Herausgekommen ist dabei ein interessantes und kenntnisreiches Werk, das gut strukturiert und leicht verständlich über die jeweiligen Aspekte informiert. Fair stellen die Autoren die jeweiligen Positionen in Forschung und Kontroverse vor, ohne die eigenen Auffassungen zu verschweigen. Hierbei betonen sie die Janusköpfigkeit des Nationalismus, sei ihm doch immer Emanzipation und Machtzuwachs, Einschließung und Ausschließung eigen gewesen. Statt zwischen Nationalismus und Patriotismus, Liberal- und Radikalnationalismus solle besser von ethnischem und politischem Nationalismus gesprochen werden. Hierfür können Jansen und Borgräfe gute Argumente vorbringen.

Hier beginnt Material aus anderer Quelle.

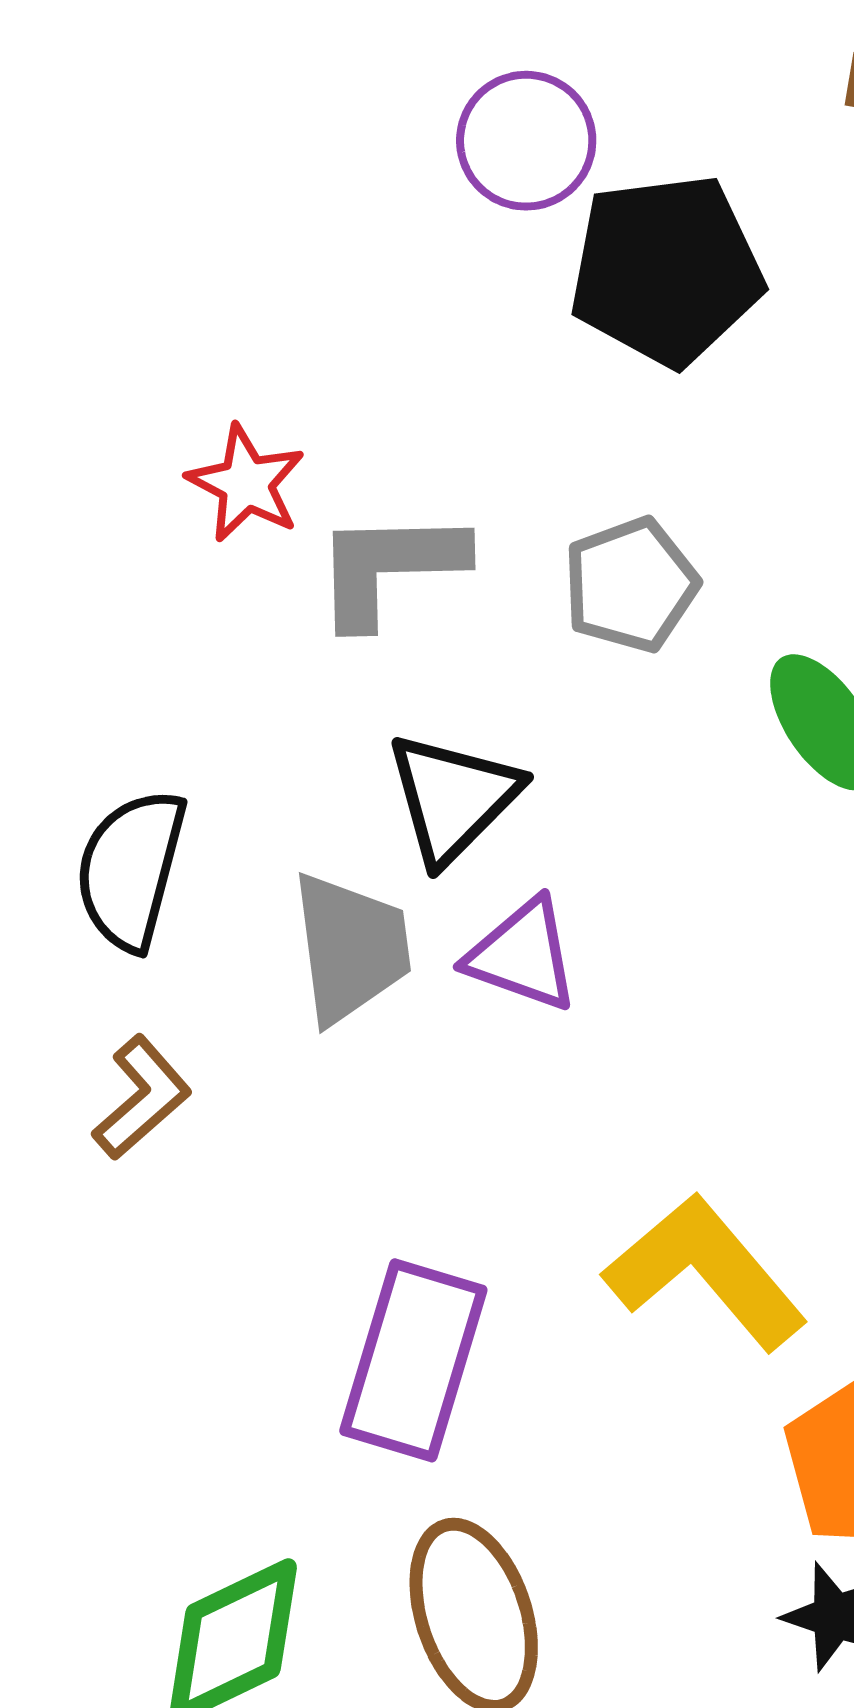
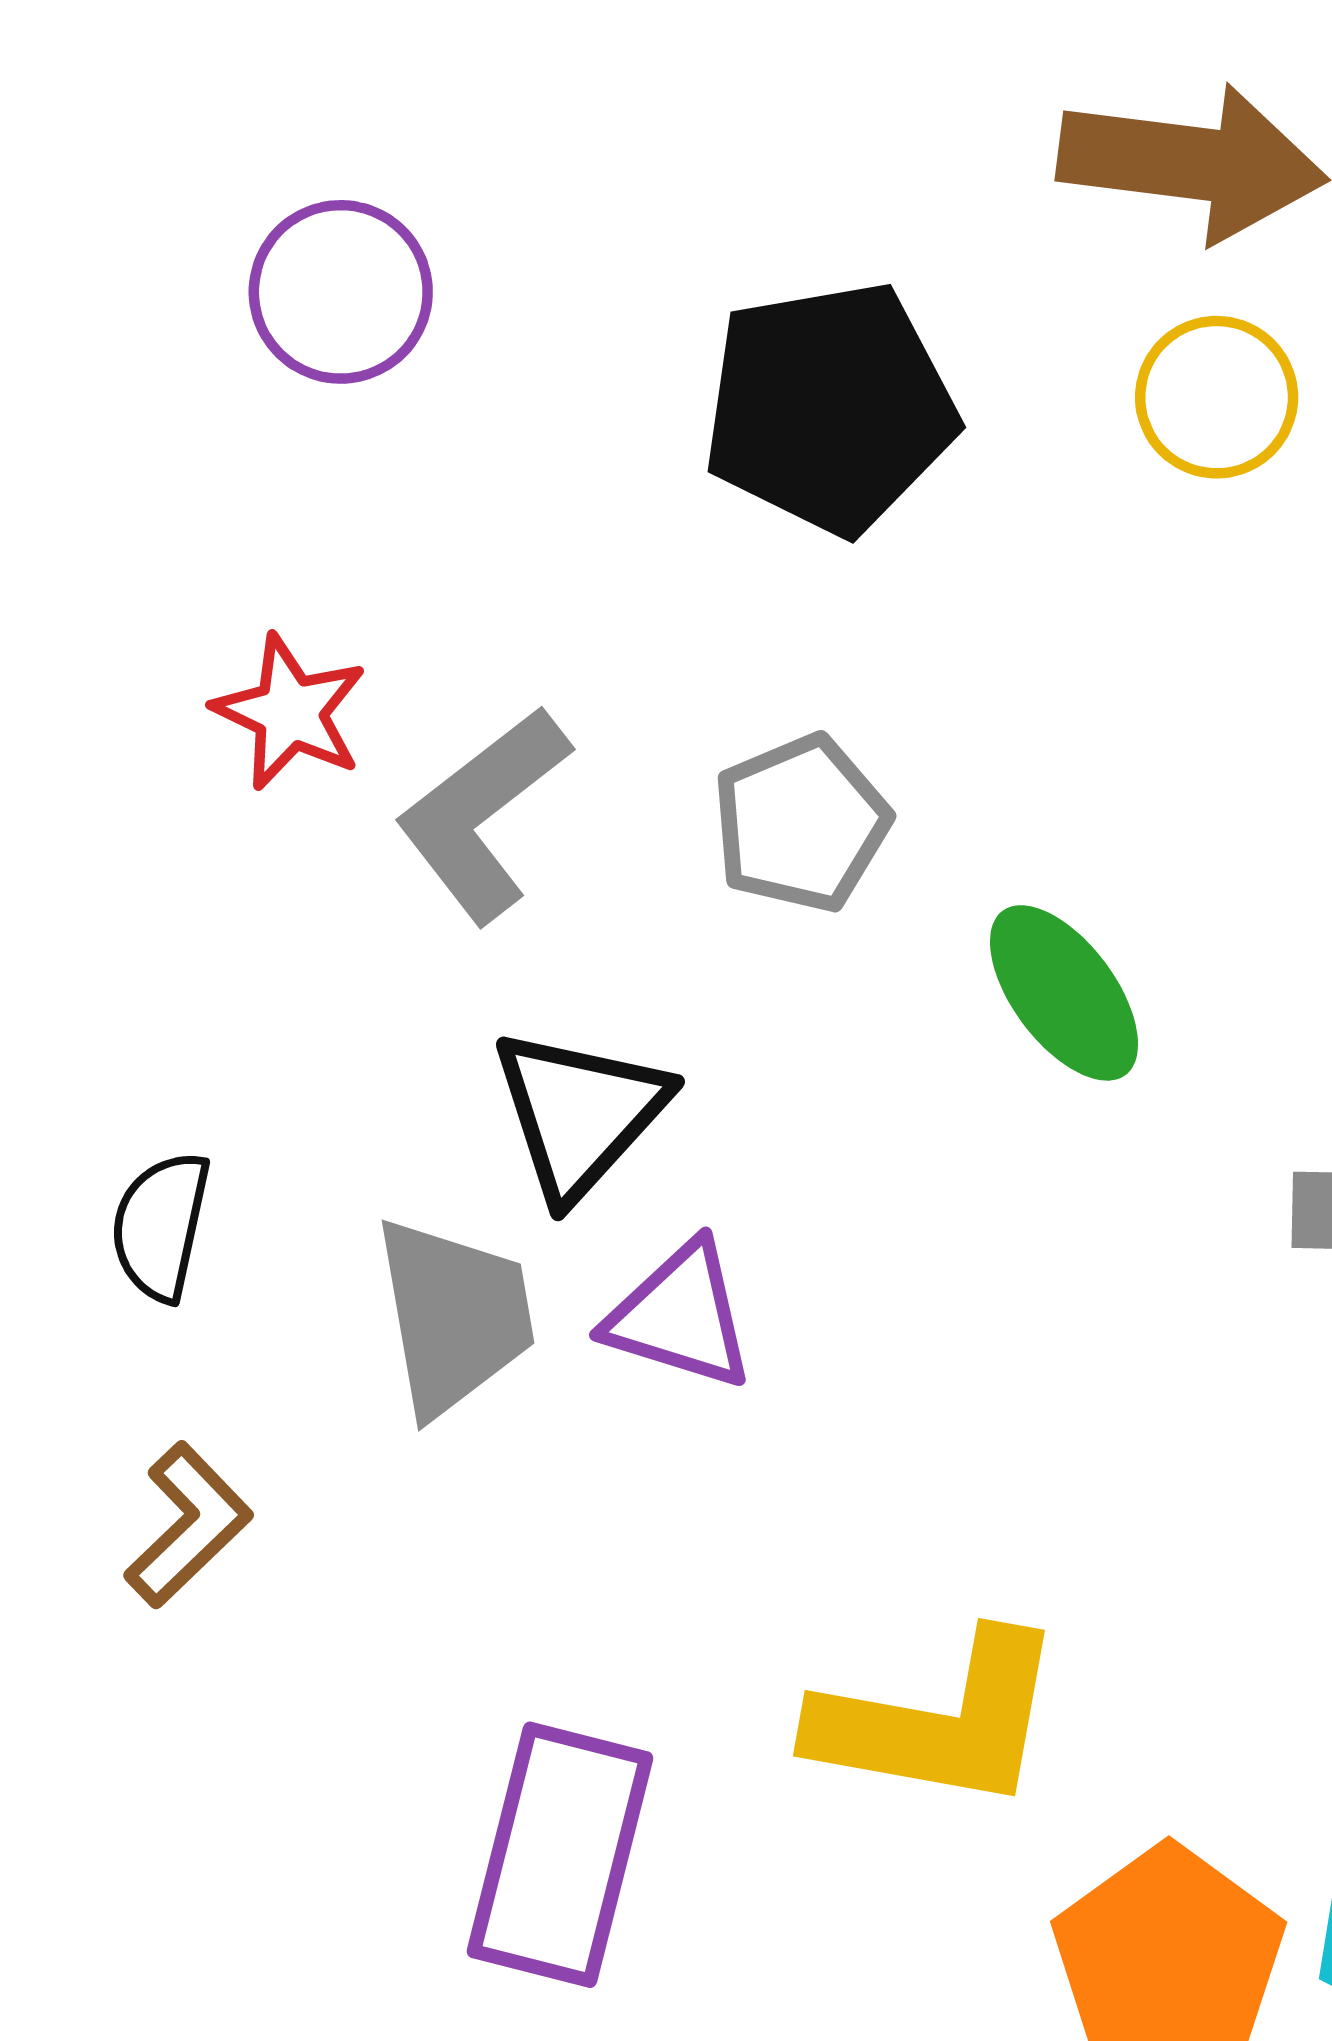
purple circle: (526, 141) -> (341, 292), moved
gray L-shape: (389, 567) -> (483, 814), turned -34
black semicircle: (131, 869) -> (161, 1226), size x0.7
yellow L-shape: (705, 1272) -> (939, 1722), turned 143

Einen wichtigen Gesichtspunkt behandeln sie dabei aber leider nicht näher: Inwieweit kann „Nation" und „Nationalismus" mit den Werten moderner demokratischer Verfassungsstaaten konform gehen? Oder anders gefragt: Sollte nicht doch besser begrifflich zwischen einem demokratischen Patriotismus und einem extremistischen Nationalismus unterschieden werden?
Armin Pfahl-Traughber
Christian Jansen/Henning Borggräfe, Nation, Nationalität, Nationalismus, Frankfurt/M. 2007 (Campus-Verlag), 212 S., Euro 16,90.